For more examples, take a look at `src/kafka-registry-helper.testcontainersspec.ts`.

## How this library works

This is how a kafka message looks like when you send or receive it.

```
[ 1 byte | 0 | 0 indicates this message is schema encoded ]
[ 4 bytes | number | schema id ]
[ n bytes | msg | protocol encoded message ]
```

The first byte being a zero tells us that the following four bytes contain the schema id. With this schema id we can request the schema type (AVRO, PROTOBUF or JSON) and schema (serialized representation of the schema for the corresponding schema type) from the schema registry.

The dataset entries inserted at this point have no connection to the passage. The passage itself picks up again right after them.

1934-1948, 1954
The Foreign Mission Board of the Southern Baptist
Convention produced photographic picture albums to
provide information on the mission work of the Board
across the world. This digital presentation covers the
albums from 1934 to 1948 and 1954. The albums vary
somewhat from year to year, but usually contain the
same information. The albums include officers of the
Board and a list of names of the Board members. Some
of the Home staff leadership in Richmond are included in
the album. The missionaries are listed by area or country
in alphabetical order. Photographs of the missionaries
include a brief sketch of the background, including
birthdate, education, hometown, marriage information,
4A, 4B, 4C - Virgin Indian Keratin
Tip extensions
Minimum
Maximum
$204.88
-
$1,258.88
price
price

This library can decodes whole kafka message header and then calls the appropriate decoder that you provide with the schema as argument.

## Documentation

The package exports the following things

- `KafkaRegistryHelper` is the wrapper that handles encoding/decoding of messages, it also registeres your payload schemas if the registry doesn't know about them yet
- `SchemaRegistryClient` is the low level api client that communicates with the schema-registry
- `SchemaType` Is an enum containing the available schema types (AVRO, PROTOBUF, JSON)

`KafkaRegistryHelper` applies a cache for some of the schema registry requests of `SchemaRegistryClient` to go easy on the network traffic and load.

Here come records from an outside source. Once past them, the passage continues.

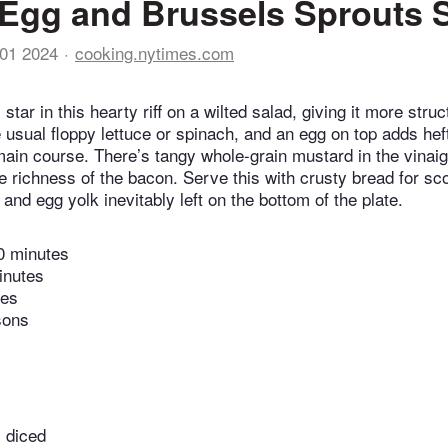
Egg and Brussels Sprouts 
01 2024
cooking.nytimes.com
star in this hearty riff on a wilted salad, giving it more str
 usual floppy lettuce or spinach, and an egg on top adds heft
 main course. There’s tangy whole-grain mustard in the vinaig
he richness of the bacon. Serve this with crusty bread for sc
and egg yolk inevitably left on the bottom of the plate.
0 minutes
inutes
tes
sons
 diced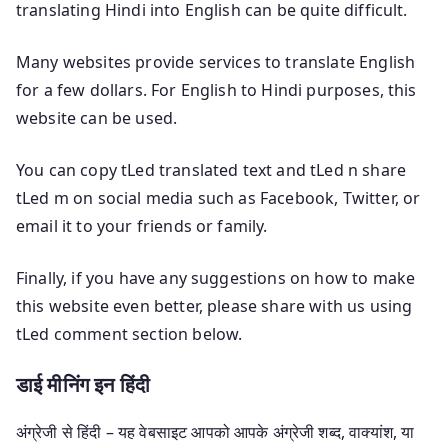
translating Hindi into English can be quite difficult.
Many websites provide services to translate English
for a few dollars. For English to Hindi purposes, this
website can be used.
You can copy tLed translated text and tLed n share
tLed m on social media such as Facebook, Twitter, or
email it to your friends or family.
Finally, if you have any suggestions on how to make
this website even better, please share with us using
tLed comment section below.
डाई मीनिंग इन हिंदी
अंग्रेजी से हिंदी – यह वेबसाइट आपको आपके अंग्रेजी शब्द, वाक्यांश, या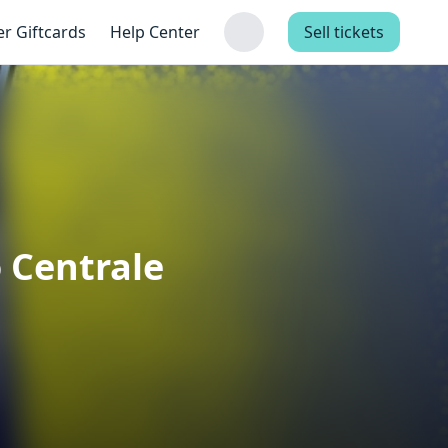
er Giftcards
Help Center
Sell tickets
o Centrale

### Client SSL authentication

This library uses node's http/https request. As such you can provide an Agent to modify your requests.

```typescript
import { Agent } from "https"

const agent = new Agent({
key: readFileSync("./client.key"),
cert: readFileSync("./client.cert"),
})
new KafkaRegistryHelper({ baseUrl: "https://schemaRegistryHost:8081", agent })
...
```

### Basic authentication

```typescript
new KafkaRegistryHelper({ baseUrl: "https://schemaRegistryHost:8081", username: "username", password: "password })

// OR

new KafkaRegistryHelper({ baseUrl: "https://username:password@schemaRegistryHost:8081" })
```

## feature x

TODO - document things hint: Most methods have jsdoc comments on them. Have a look.

# TODO

A few things that need to be done:

- ✅ increase test coverage to at least 85%
- ✅ stretch goal: test coverage of at least 95%
- ✅ Add missing jsdoc information
- ✅ fix caching mechanism for non-primitive values
- ✅ create working sample/testcontainers-test for PROTOBUF messages
- ✅ create a working example for how to use this package with kafka.js
- create example for how to configure nestjs kafka-module serializer/deserializer
- create working example for use of referenced schemas (AVRO/PROTOBUF)

# Motivation

I created this library out of necessity. I wanted to use [confluent-schema-registry](https://github.com/kafkajs/confluent-schema-registry). However I wasn't able to get a client-certificate TLS-secured connection to a schema-registry working. All I got was an SSL error with code 42 in an underlying layer. I wasn't able to configure mappersmith, which handles http connections. I'm aware that a recent merge should fix that, but the head version from the repo didn't work for me either. I also didn't like the list dependencies 😉. I had a look at [avro-schema-registry](https://github.com/bencebalogh/avro-schema-registry) which can't use SSL authentication at all. Being a nice little library, I decided to fork and make the changes and, well, things got a little out of hand... Now everything is pure typescript and the package handles just the schema-registry aspect.

# Dependencies

The module has just the tslib as dependency.